The grade school maxim to "show your work" doesn't hold in the average introductory statistics class, said Mine Cetinkaya-Rundel, assistant professor of the practice in the Duke statistics department. In a typical workflow, a college-level statistics student will perform data analysis in one software package, but transfer the results into something better suited to presentation, like Microsoft Word or Microsoft PowerPoint.

Though standard, this workflow divorces the raw data and analysis from the final results, making it difficult for students to retrace their steps. The process can give rise to errors, and in many cases, the authors write, "the copy-and-paste paradigm enables, and even encourages, selective reporting."

"Usually, a data analysis report, even a published paper, isn't going to include the code," Cetinkaya-Rundel said. "But at the intro level, where this is the first time students are exposed to this workflow, it helps to keep intact both the final results and the code used to generate them."

Enter R Markdown, a statistical package that integrates seamlessly with the programming language R. The team chose R Markdown for its ease of use -- students wouldn't have to learn a new computer syntax -- and because it combines the raw data, computing and written analysis into one HTML document. The researchers hoped a single HTML file would give students a start-to-finish understanding of assignments, as well as make studying and grading easier.

The study introduced R Markdown to 417 introductory statistics students (272 from Duke University, 145 from Smith College) during the 2012-2013 school year. Instructors emphasized the lesson of reproducibility throughout each course and surveyed 70 students about their experience using R Markdown for homework assignments.

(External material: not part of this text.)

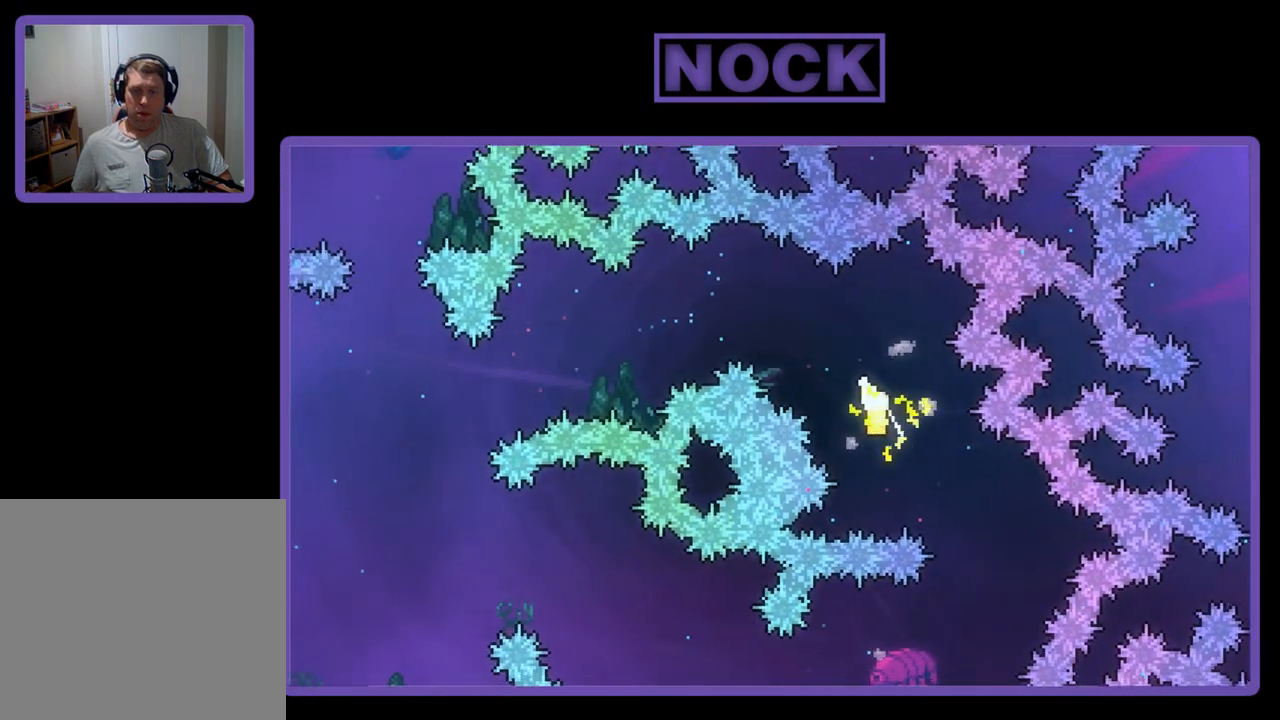
{"buttons": ["R2"], "left_stick": "down", "events": [[67, "left_stick", "down-right"], [433, "left_stick", "down"]]}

The survey, conducted once at the beginning of the semester and once at the end, showed gradual gains in student preference for R Markdown. The percentage of respondents who indicated they found R Markdown to be frustrating at first but eventually got the hang of it jumped from 51 to 75 percent. The students vastly preferred it to the alternative, with 70 percent strongly disagreeing that they'd rather use the copy-and-paste method.

The research team also found that even when students had no prior computing experience or expressed negative attitudes toward R Markdown, their grades did not appear to suffer. Future surveys will ask more pointed questions about how much of the lesson on reproducibility students absorb from the modified curricula.

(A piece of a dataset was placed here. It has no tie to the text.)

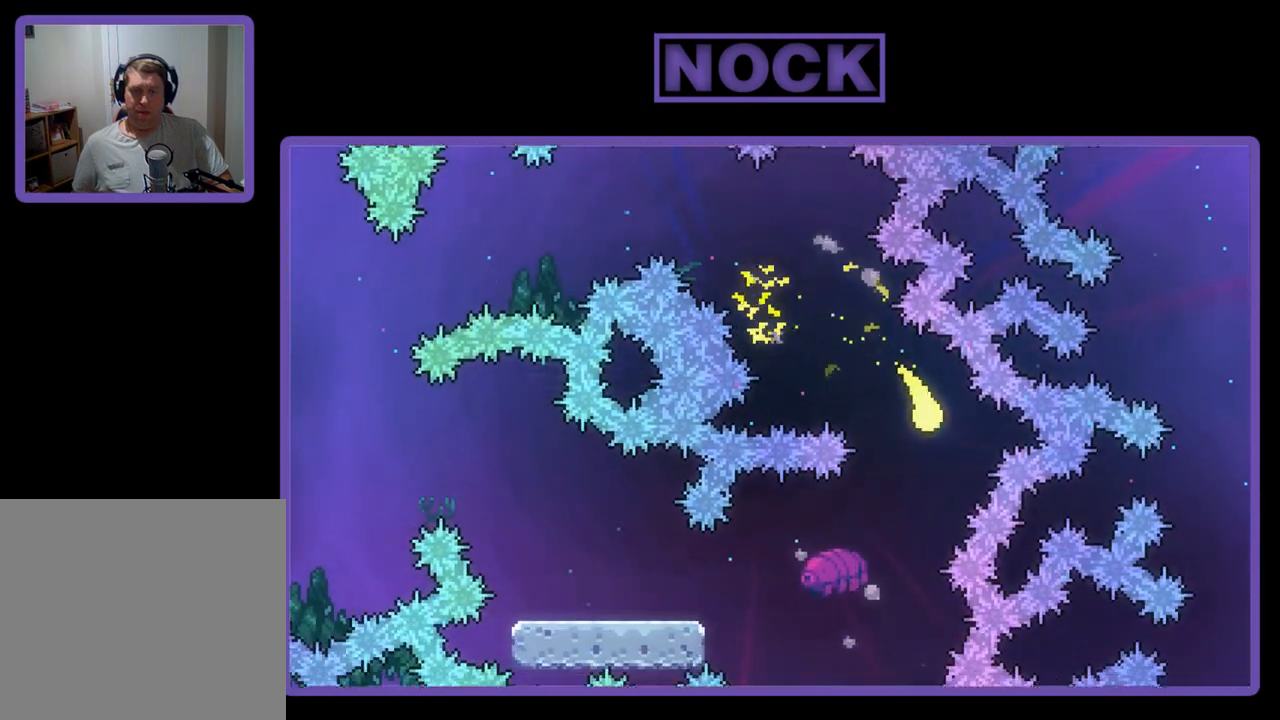
{"buttons": ["R2"], "left_stick": "down-left", "events": [[17, "left_stick", "down-left"]]}
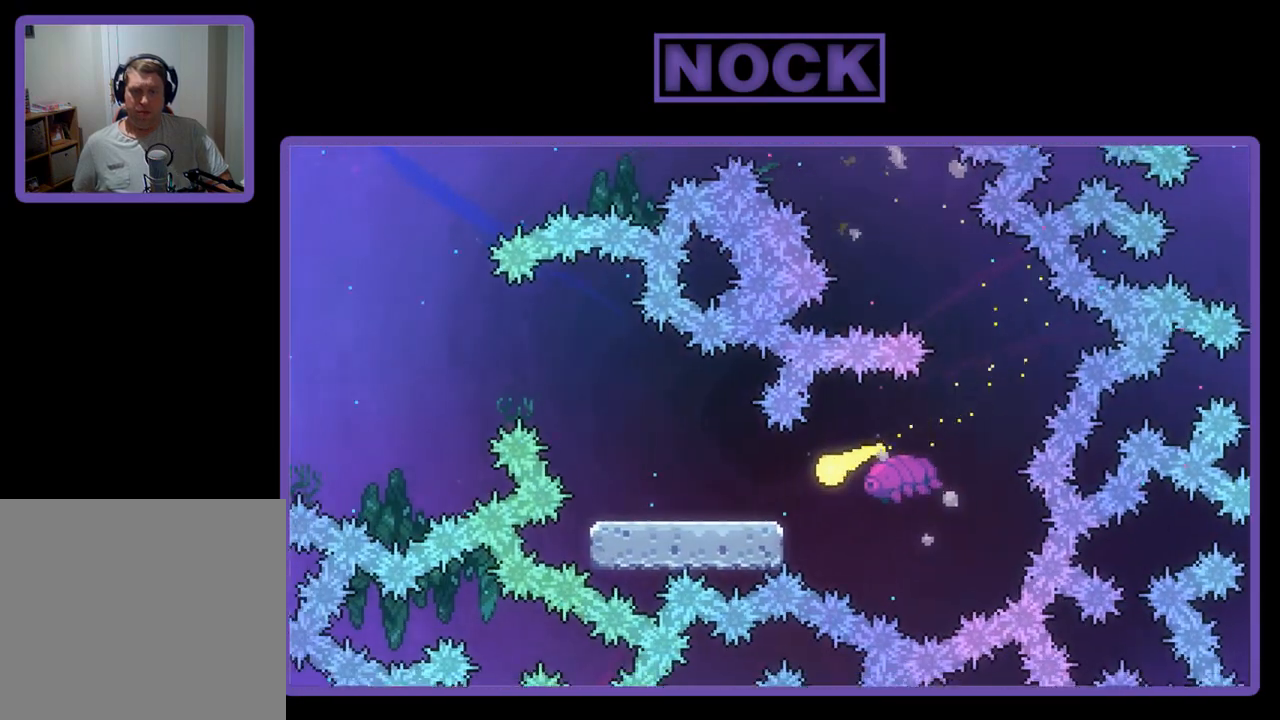
{"buttons": ["R2"], "left_stick": "up-left", "events": [[200, "left_stick", "up-left"]]}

As the use and analysis of big data becomes increasingly sophisticated, the team writes, the ability of researchers to retrace steps and achieve the same statistical outcomes will only grow in significance.


Citation: Baumer, Ben; Cetinkaya-Rundel, Mine; Bray, Andrew; Loi, Linda; Horton, Nicholas J., 'R Markdown: Integrating A Reproducible Analysis Tool into Introductory Statistics',  Technological Innovations in Statistics Education Volume 8, Issue 1, 2014. uclastat_cts_tise_20118. Source: Duke University.